__PASSAGE TO READ__.
▬▬▬

Trouble Every Day
Shane and June can’t seem to stop touching and feeling and kissing and loving each other; a relationship that immediately introduces itself with vibrations and undercurrents that don’t exactly scream safety. And in typical Denis fashion, these seams were not made to last. The ominous murmurs knock quietly on the door at ill hours of the night, every night. Léo & Coré are introduced next, putting on display the very same libidinous attitudes that tend to get humans into terribly hot water, but this relationship is much more patently exposed to the wounds that the incessantly knocking undercurrents have caused. Coré’s path begins and ends soaked in blood, a beauty who doesn’t want to wait and would rather die, with eyes that pierce skin and teeth that pierce silences.
Others stay clean, or at least try to. They seem wild but they are so tame. They’re moving towards you with their colors all the same. Denis often places her camera right where the characters stand, causing their partners to abruptly stare into the abyss of the audience, staring somewhere else. There are strange things occurrings. Delicate voices are lost and found and lost in a foreign land of foreign people who bathe in things that are not water. Things are sinister and dark and moody and the air tastes like blood, for whatever reason. Denis cuts. Mysterious and suspicious, this is a film that I found myself lost within more than once and I’m unsure I ever really regained my footing, or whether I ever had footing. There’s trouble every day, or at least the singer says so. With all but its eroticism obscured, all that’s left is the beguile of what all its lines are pulling towards, pulling from.

▬▬▬

__GIVEN REQUEST 1__.
Decide whether each statement below agrees with the review of the film Trouble Every Day, answering yes or no and quoting the words of the review that settle it. (a) Coré's path begins and ends soaked in blood. (b) Léo and Coré are introduced before Shane and June. (c) Denis often places her camera right where the characters stand.
__GIVEN REQUEST 2__.
According to the review of the film Trouble Every Day, what knocks quietly on the door at ill hours of the night?
__GIVEN REQUEST 3__.
Pick up the review of the film Trouble Every Day after its final sentence and keep writing it.

__ROWS__.
▬▬▬

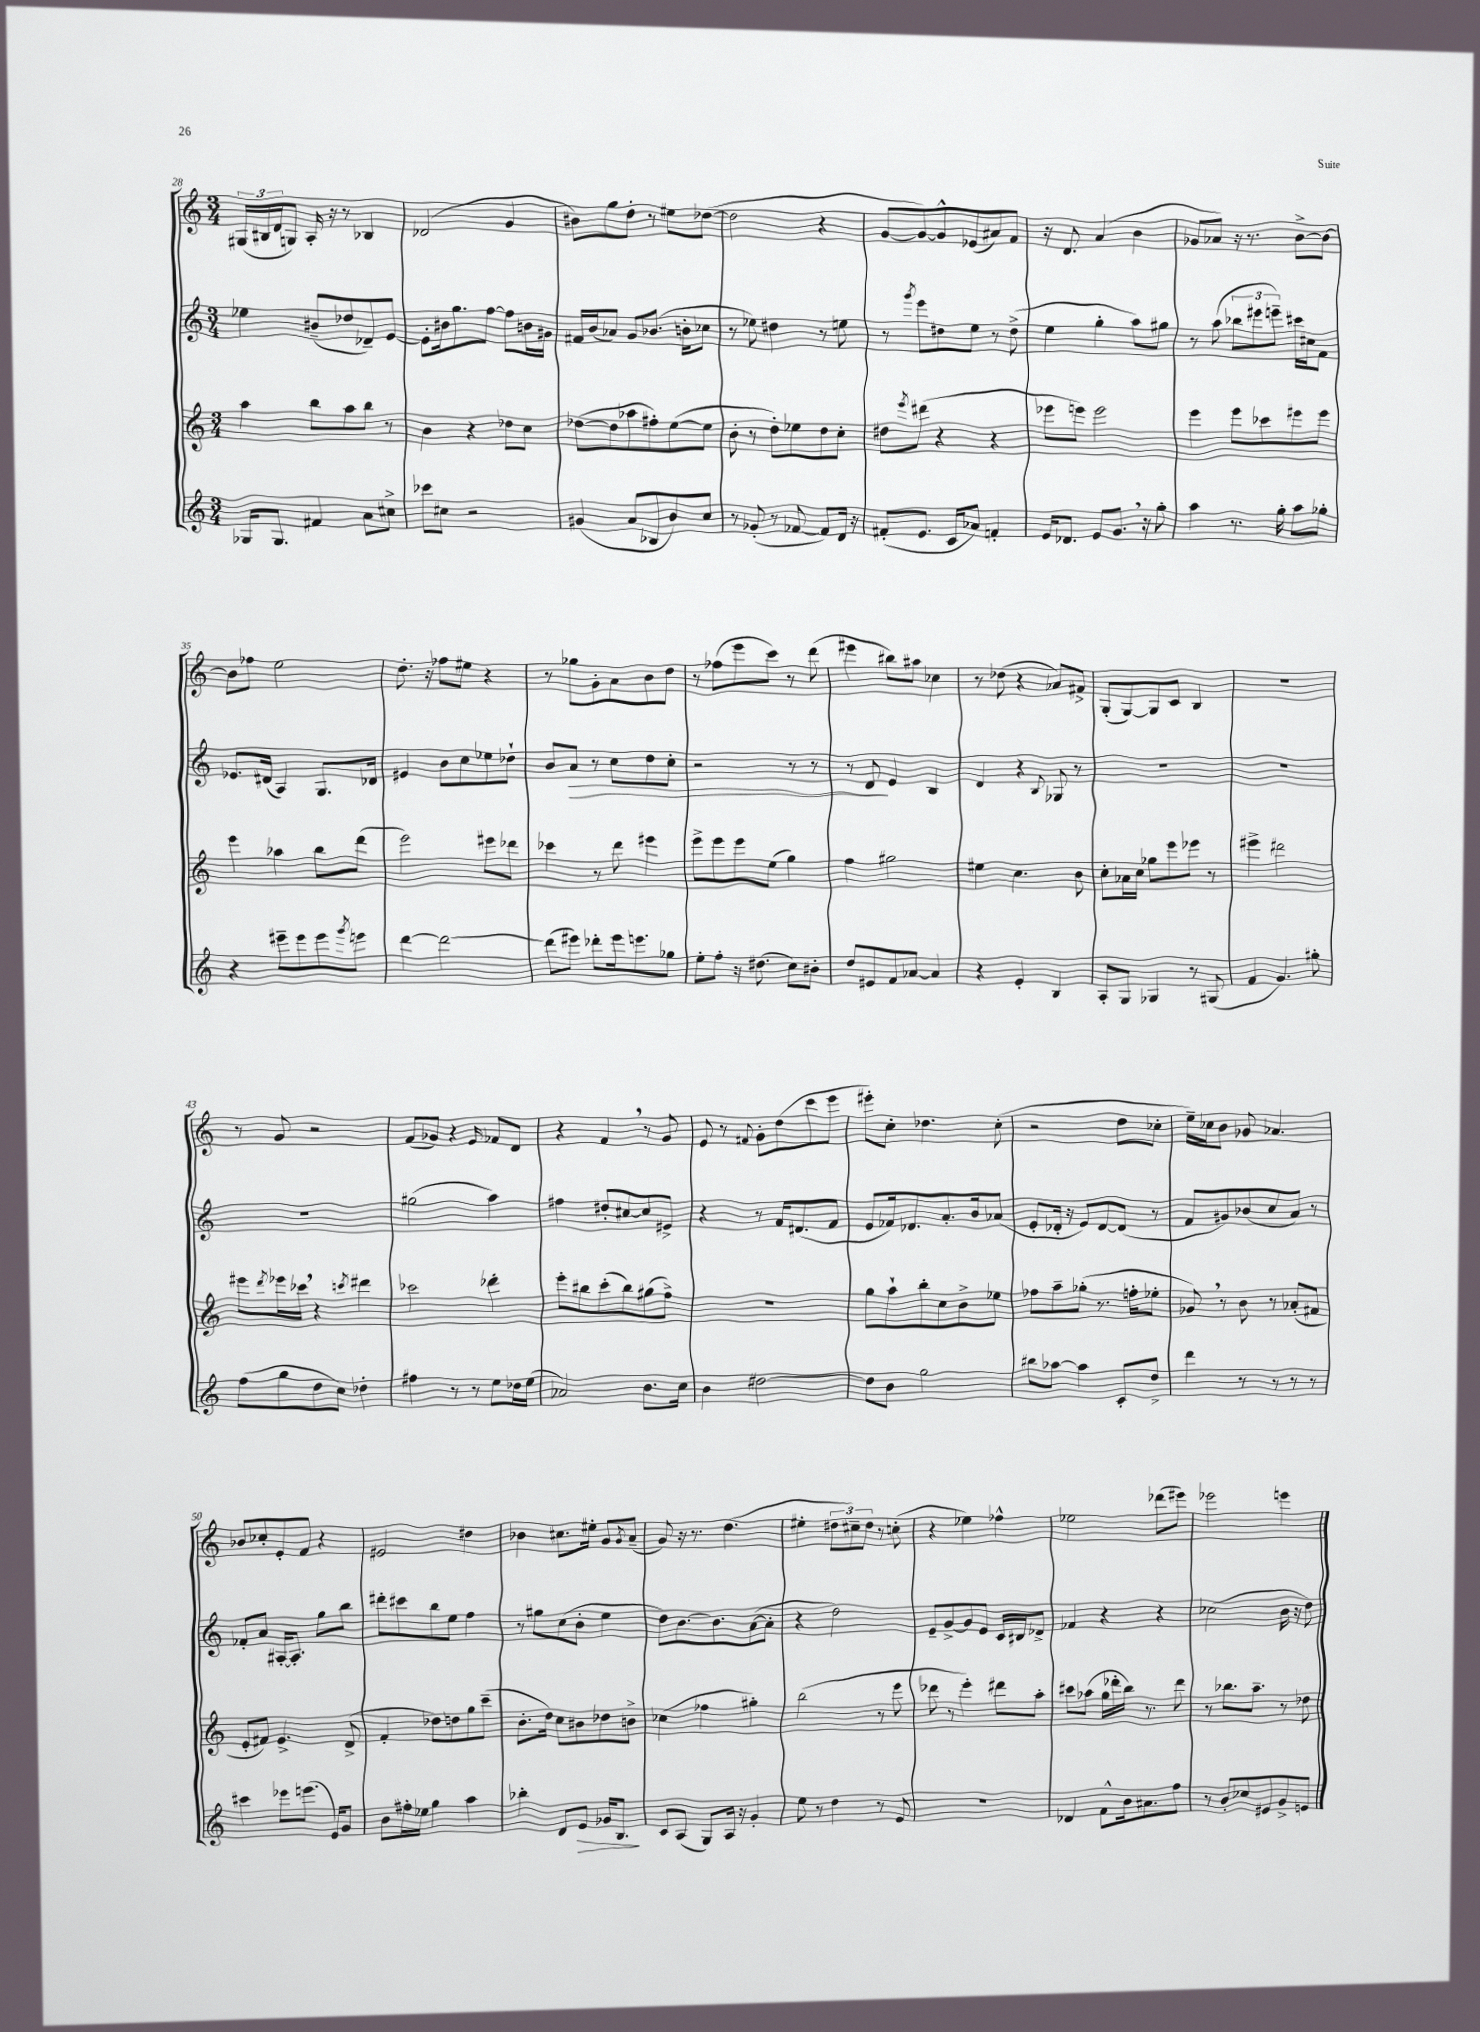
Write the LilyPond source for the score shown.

▬▬▬

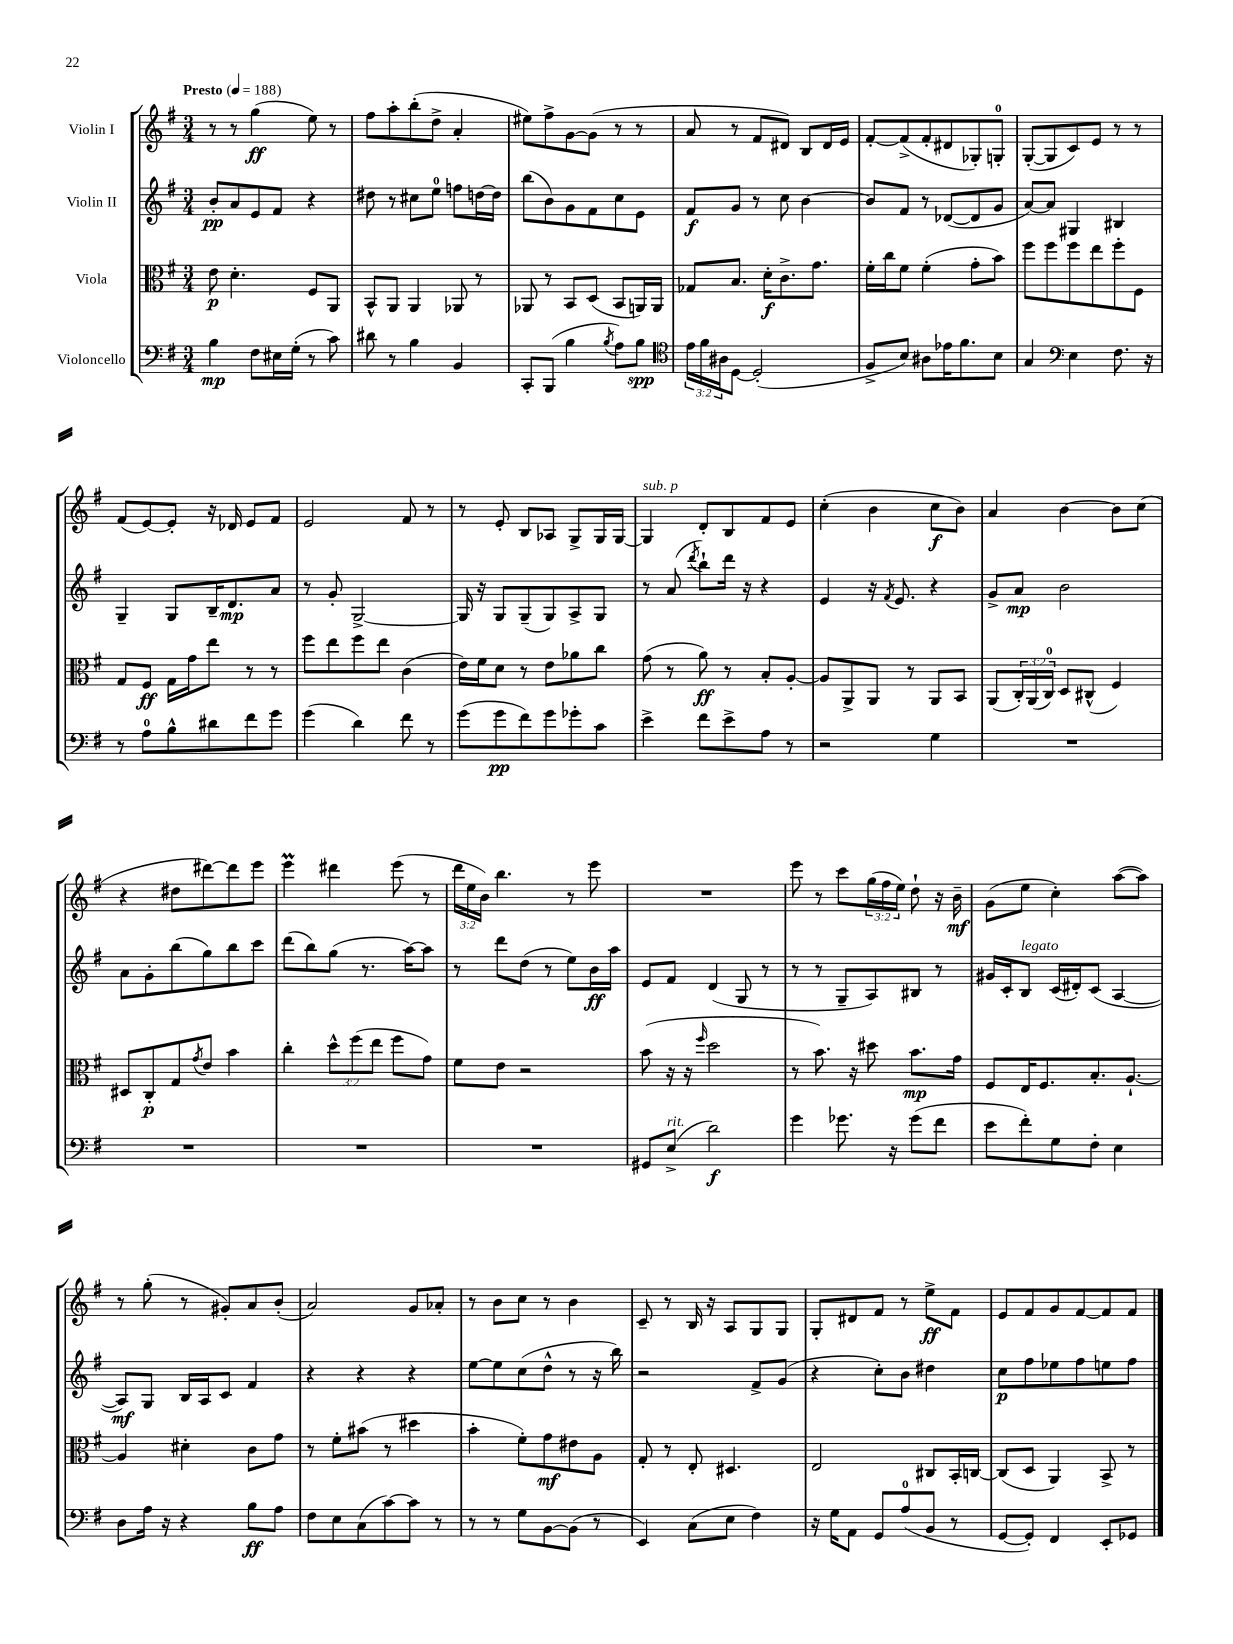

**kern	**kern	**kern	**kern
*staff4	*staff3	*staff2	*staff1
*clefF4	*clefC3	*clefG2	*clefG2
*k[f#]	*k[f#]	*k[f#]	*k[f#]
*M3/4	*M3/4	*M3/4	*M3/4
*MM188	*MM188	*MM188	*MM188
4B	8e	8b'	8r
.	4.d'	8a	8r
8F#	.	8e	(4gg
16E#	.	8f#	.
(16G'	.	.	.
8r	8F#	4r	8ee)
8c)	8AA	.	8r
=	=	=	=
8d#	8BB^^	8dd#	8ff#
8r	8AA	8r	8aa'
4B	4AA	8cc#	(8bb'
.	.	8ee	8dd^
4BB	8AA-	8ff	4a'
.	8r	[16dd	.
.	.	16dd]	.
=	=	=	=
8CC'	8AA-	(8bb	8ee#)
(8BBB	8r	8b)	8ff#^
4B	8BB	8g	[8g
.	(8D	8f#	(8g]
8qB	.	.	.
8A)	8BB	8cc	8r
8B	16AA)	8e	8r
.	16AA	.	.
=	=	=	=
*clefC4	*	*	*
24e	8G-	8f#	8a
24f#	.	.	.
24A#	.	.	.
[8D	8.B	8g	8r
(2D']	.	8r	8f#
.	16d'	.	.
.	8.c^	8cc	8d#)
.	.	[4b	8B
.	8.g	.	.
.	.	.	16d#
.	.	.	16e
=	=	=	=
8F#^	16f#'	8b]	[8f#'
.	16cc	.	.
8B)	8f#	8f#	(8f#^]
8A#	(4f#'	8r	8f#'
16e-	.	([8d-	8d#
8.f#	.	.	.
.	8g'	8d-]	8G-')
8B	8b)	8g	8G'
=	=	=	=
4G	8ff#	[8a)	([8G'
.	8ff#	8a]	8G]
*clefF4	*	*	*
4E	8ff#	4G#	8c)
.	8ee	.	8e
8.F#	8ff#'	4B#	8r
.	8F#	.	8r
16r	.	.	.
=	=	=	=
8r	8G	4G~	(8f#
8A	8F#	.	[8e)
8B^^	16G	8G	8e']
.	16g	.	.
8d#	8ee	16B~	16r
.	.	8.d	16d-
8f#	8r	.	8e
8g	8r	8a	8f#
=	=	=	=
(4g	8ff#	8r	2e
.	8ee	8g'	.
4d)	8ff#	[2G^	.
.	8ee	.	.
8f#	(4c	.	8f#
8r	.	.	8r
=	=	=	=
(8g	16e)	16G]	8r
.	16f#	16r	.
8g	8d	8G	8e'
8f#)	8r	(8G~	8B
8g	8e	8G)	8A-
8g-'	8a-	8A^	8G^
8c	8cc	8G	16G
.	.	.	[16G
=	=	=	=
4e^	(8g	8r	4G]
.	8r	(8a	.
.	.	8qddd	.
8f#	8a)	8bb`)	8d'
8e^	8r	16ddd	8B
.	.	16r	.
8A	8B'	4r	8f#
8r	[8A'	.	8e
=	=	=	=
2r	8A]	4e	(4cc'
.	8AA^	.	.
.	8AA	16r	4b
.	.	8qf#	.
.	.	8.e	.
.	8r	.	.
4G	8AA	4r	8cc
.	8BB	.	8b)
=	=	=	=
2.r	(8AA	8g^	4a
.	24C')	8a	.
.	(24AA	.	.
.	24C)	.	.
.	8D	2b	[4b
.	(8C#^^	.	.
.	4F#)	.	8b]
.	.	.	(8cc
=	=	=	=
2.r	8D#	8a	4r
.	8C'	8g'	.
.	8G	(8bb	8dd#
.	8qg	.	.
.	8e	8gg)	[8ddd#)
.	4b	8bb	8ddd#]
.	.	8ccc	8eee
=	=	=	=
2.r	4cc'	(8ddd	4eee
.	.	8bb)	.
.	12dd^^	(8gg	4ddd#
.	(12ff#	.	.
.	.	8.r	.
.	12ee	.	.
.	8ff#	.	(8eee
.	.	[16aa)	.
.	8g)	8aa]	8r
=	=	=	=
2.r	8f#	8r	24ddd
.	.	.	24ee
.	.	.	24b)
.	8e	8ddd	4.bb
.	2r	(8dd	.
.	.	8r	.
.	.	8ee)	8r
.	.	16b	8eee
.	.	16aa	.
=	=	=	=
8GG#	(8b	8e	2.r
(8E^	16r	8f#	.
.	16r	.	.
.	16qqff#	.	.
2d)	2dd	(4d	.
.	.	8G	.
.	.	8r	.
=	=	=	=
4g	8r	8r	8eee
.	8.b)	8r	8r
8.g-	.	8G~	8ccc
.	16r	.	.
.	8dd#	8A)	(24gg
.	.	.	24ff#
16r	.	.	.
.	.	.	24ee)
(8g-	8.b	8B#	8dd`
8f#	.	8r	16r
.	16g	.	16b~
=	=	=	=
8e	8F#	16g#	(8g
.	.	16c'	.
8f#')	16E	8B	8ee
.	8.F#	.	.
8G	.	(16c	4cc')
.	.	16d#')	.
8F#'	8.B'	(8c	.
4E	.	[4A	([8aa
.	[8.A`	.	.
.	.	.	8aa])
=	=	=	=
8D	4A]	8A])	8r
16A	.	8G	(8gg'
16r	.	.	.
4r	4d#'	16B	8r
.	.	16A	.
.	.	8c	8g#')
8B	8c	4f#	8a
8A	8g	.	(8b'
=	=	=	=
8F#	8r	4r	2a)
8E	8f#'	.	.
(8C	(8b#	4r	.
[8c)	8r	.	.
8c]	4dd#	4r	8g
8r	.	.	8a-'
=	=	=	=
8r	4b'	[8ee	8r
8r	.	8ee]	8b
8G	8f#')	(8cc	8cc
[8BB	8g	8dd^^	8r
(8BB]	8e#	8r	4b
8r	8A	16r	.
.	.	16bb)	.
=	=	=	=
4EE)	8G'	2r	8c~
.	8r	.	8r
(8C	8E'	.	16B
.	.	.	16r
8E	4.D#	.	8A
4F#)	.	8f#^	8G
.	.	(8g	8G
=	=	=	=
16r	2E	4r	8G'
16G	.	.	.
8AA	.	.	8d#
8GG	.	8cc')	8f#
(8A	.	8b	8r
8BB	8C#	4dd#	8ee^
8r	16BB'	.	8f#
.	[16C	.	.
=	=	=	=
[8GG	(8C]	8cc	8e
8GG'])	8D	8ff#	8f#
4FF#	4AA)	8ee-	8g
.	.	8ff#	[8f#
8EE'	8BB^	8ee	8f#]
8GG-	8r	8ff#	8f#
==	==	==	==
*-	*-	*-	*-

▬▬▬

__TASK RESULT 1__.
(a) Yes: "Coré’s path begins and ends soaked in blood"
(b) No: "Léo & Coré are introduced next"
(c) Yes: "Denis often places her camera right where the characters stand"

__TASK RESULT 2__.
The ominous murmurs.

__TASK RESULT 3__.
And why are there no anchors here? Why are we stopped? Where is everybody? This is not my beautiful house? — Well… how did I get here? And then you are asked: “are you frightened?” And you be in deep thought. You do not know for sure what the question is.
Heaven knows there’s little more cathartic than an empty apartment with all its little idiosyncrasies packed away into tiny marked boxes all ready to relocate, but even at life’s purest peaks, the foreboding ambience of Denis is slowly writhing under the floorboards, planning things, scribbling ugly unintelligible notes into its diary, holding its breath. Equal parts serene and apprehensive, the city acts as a maze, a game of cat and mouse, as if invisible overlords were endlessly observing the movements of the humans lost within, wondering just why they choose to go down the roads that they do. The Eiffel Tower works as a searchlight, looking out over the city, searching for anomalies that hide in plain sight. Like a Twin Peaks episode without ad breaks, it moves with the rhythm of a tortoise with no place else to be. But it still balls so hard that Katy Perry sang a song about it.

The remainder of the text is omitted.